Mechanizm przenikania antybiotyku przez błonę bakteryjną działa w następujący sposób: bakteria, która ma ładunek ujemny, automatycznie „wciąga” lek, który ma ładunek dodatni.
Jednak gdy to nastąpi, błona bakteryjna działa jak bariera przeciwko antybiotykowi, uniemożliwiając mu przedostanie się do wnętrza bakterii. W normalnych warunkach jest to nieskuteczne, ponieważ membrana jest wystarczająco cienka, aby antybiotyk mógł w niej „przebić dziury”.
Jednak w przypadku bakterii lekoopornych najnowocześniejsza technologia naukowców ujawniła, że membrana staje się sztywniejsza i trudniejsza do penetracji. Ponadto ładunek ujemny bakterii słabnie, co oznacza, że antybiotyk trudniej jest go zlokalizować i „przykleić” do niego.

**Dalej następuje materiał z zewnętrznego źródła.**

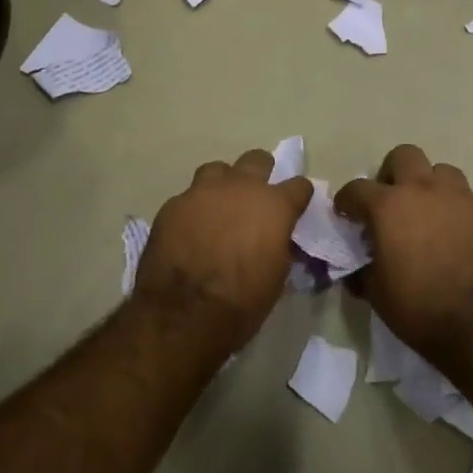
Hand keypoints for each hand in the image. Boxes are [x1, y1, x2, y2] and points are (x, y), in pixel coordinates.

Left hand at [133, 149, 313, 351]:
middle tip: (256, 198)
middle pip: (257, 160)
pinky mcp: (173, 204)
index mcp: (274, 205)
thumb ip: (280, 245)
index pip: (299, 185)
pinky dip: (194, 209)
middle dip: (261, 174)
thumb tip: (278, 238)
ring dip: (223, 184)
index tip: (295, 207)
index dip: (298, 196)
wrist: (184, 312)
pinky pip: (188, 197)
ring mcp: (203, 191)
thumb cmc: (242, 300)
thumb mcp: (277, 276)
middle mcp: (240, 187)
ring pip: (218, 170)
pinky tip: (190, 229)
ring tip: (219, 207)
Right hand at [336, 145, 472, 354]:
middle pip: (404, 156)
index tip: (346, 214)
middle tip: (390, 202)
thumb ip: (363, 271)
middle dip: (392, 174)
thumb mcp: (377, 294)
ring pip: (441, 171)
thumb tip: (357, 269)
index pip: (357, 188)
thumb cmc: (419, 308)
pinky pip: (467, 199)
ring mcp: (461, 198)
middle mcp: (424, 191)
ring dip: (429, 186)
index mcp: (389, 206)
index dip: (347, 201)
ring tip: (427, 214)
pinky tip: (456, 237)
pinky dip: (455, 211)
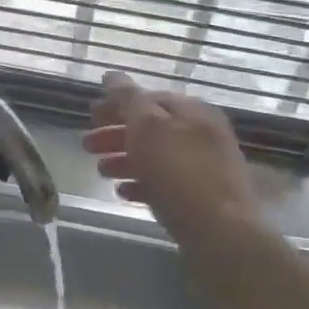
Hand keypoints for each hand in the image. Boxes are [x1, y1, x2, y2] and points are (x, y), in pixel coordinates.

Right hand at [82, 73, 259, 251]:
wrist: (221, 234)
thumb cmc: (180, 173)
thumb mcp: (148, 127)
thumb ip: (128, 99)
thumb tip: (112, 75)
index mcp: (193, 112)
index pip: (149, 98)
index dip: (117, 104)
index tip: (90, 116)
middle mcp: (202, 134)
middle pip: (152, 128)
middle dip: (117, 134)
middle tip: (87, 146)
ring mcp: (205, 168)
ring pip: (157, 156)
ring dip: (126, 159)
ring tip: (101, 172)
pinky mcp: (203, 199)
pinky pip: (166, 183)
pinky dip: (142, 183)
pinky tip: (123, 193)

Jak opisuje to Khondker: „W przypadku narkotyku to jak przejście od cięcia Jello do przecinania skał”.
To pierwszy raz, kiedy zespół badawczy był w stanie z całą pewnością wskazać te zmiany, podkreślają badacze.
„Było wiele spekulacji na temat tego mechanizmu. Ale po raz pierwszy możemy udowodnić, że membrana jest sztywniejsza, a proces jest spowolniony ”.